Nvidia Releases AI Model to Train Robots
The sector of simulation-based robotics training has been gaining traction recently, fueled by advancements in generative AI technology. This niche within robotics focuses on hardware that utilizes AI for operational tasks. The training methodology aims to equip the machine’s ‘brain’ to navigate a broader array of real-world situations, marking a significant improvement over traditional robots, particularly those in manufacturing, which are typically limited to specific tasks.
Nvidia’s Cosmos-Transfer 1 is part of the broader suite of Cosmos Transfer world foundation models (WFMs). It processes structured video inputs such as segmentation maps, depth maps, and lidar scans to create photorealistic video outputs. These outputs serve as a foundation for training physical AI systems.

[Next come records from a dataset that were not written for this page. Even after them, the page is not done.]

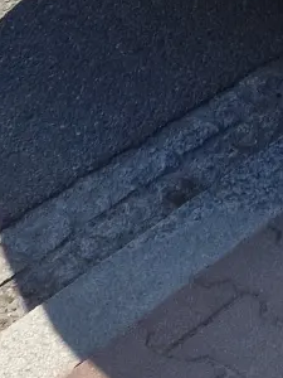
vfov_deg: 13.5
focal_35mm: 131
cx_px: 546
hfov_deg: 10.5
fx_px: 1428
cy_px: -304
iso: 50
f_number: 1.8
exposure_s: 1/1524
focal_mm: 5.4
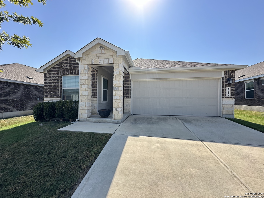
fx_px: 107
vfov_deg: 85.7
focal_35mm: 14
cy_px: 99
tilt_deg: +2.4
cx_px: 132
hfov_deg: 102.1
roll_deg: -1.0
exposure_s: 1/1233
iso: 40
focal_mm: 2.22
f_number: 2.2
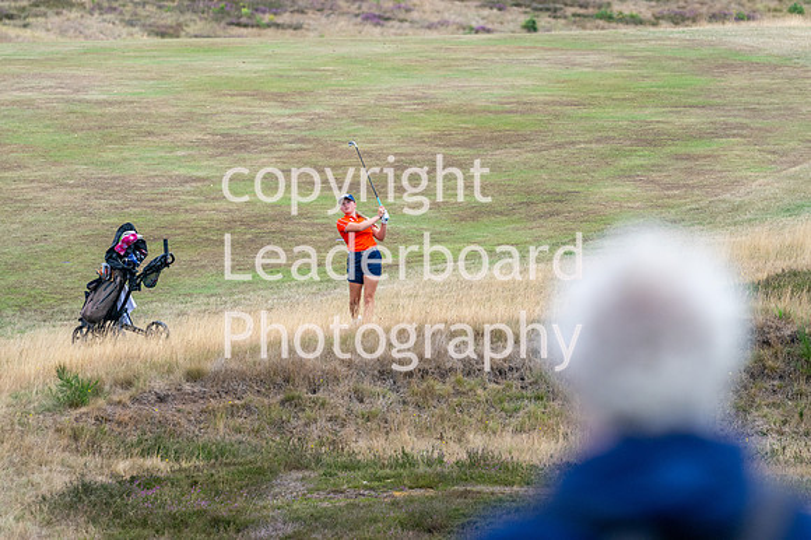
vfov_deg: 3.1
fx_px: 10131
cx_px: 406
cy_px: 270
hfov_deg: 4.6
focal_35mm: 450
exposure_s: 1/2000
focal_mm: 300
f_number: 5
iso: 400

According to a study published in the arXiv journal, the new model offers significantly improved customization options compared to earlier versions. It allows users to adjust the weight of various conditional inputs based on their spatial locations, leading to highly controllable world generation. Additionally, the model features real-time world generation, which facilitates faster and more diverse training sessions.
On a technical level, Cosmos-Transfer 1 is a diffusion-based model featuring seven billion parameters. It is optimized for video denoising in latent space and can be controlled through a dedicated modulation branch. The model takes both text and video inputs to create photorealistic output videos. It supports four types of input video controls, including canny edge, blurred RGB, segmentation mask, and depth map.

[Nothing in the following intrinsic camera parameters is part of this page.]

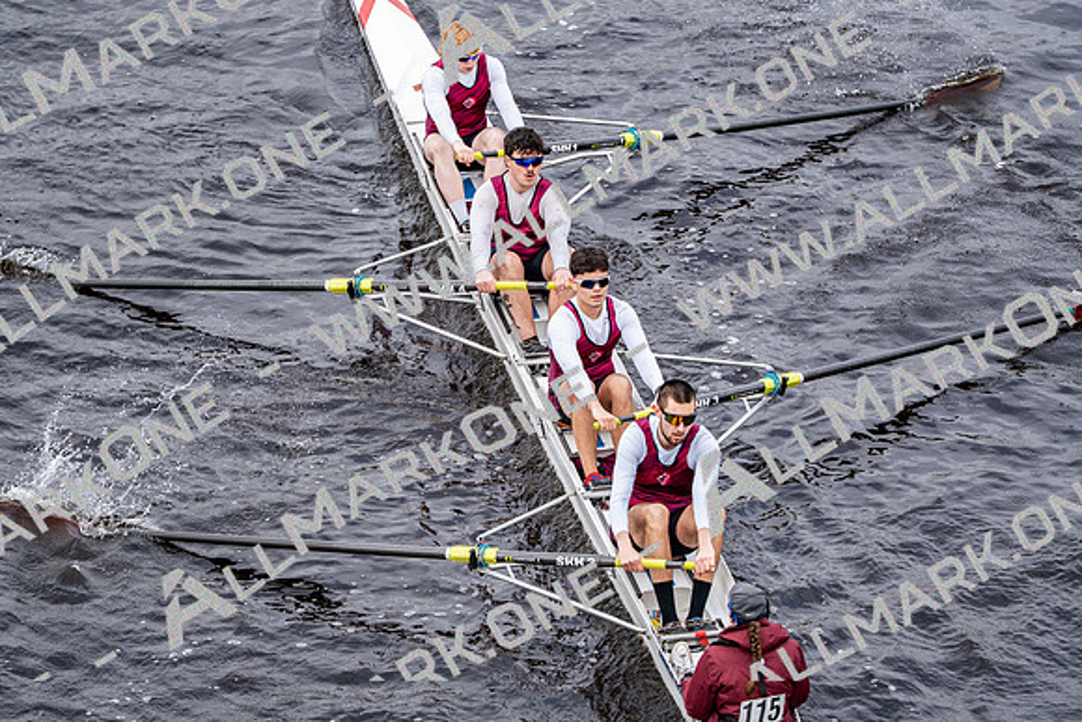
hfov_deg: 10.3
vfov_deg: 6.9
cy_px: 361
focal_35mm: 200
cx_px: 541
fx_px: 6012
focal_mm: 200
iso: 320
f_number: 2.8
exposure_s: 1/2000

The AI model has been successfully tested on Nvidia’s Blackwell and Hopper series chipsets, with the inference performed on the Linux operating system. Nvidia has released the model under the Nvidia Open Model License Agreement, allowing both academic and commercial applications.
Users can download the Cosmos-Transfer 1 AI model from Nvidia’s GitHub repository as well as from Hugging Face listing. An additional AI model featuring 14 billion parameters is anticipated to be launched in the near future.